- **What is expected**
A precise copy of the data is required, with every picture left out.

- **Given data**
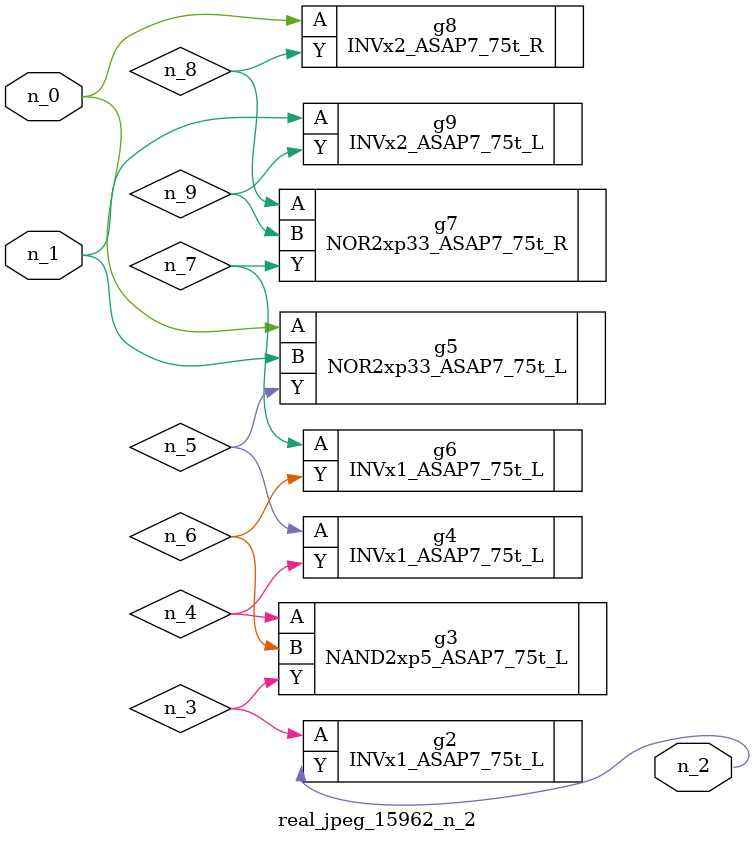
<source format=v>
module real_jpeg_15962_n_2 (n_1, n_0, n_2);

input n_1;
input n_0;

output n_2;

wire n_5;
wire n_4;
wire n_8;
wire n_6;
wire n_7;
wire n_3;
wire n_9;

NOR2xp33_ASAP7_75t_L g5 ( 
.A(n_0),
.B(n_1),
.Y(n_5)
);

INVx2_ASAP7_75t_R g8 ( 
.A(n_0),
.Y(n_8)
);

INVx2_ASAP7_75t_L g9 ( 
.A(n_1),
.Y(n_9)
);

INVx1_ASAP7_75t_L g2 ( 
.A(n_3),
.Y(n_2)
);

NAND2xp5_ASAP7_75t_L g3 ( 
.A(n_4),
.B(n_6),
.Y(n_3)
);

INVx1_ASAP7_75t_L g4 ( 
.A(n_5),
.Y(n_4)
);

INVx1_ASAP7_75t_L g6 ( 
.A(n_7),
.Y(n_6)
);

NOR2xp33_ASAP7_75t_R g7 ( 
.A(n_8),
.B(n_9),
.Y(n_7)
);


endmodule
</source>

- **Your solution**
<source format=v>
module real_jpeg_15962_n_2 (n_1, n_0, n_2);

input n_1;
input n_0;

output n_2;

wire n_5;
wire n_4;
wire n_8;
wire n_6;
wire n_7;
wire n_3;
wire n_9;

NOR2xp33_ASAP7_75t_L g5 ( 
.A(n_0),
.B(n_1),
.Y(n_5)
);

INVx2_ASAP7_75t_R g8 ( 
.A(n_0),
.Y(n_8)
);

INVx2_ASAP7_75t_L g9 ( 
.A(n_1),
.Y(n_9)
);

INVx1_ASAP7_75t_L g2 ( 
.A(n_3),
.Y(n_2)
);

NAND2xp5_ASAP7_75t_L g3 ( 
.A(n_4),
.B(n_6),
.Y(n_3)
);

INVx1_ASAP7_75t_L g4 ( 
.A(n_5),
.Y(n_4)
);

INVx1_ASAP7_75t_L g6 ( 
.A(n_7),
.Y(n_6)
);

NOR2xp33_ASAP7_75t_R g7 ( 
.A(n_8),
.B(n_9),
.Y(n_7)
);


endmodule
</source>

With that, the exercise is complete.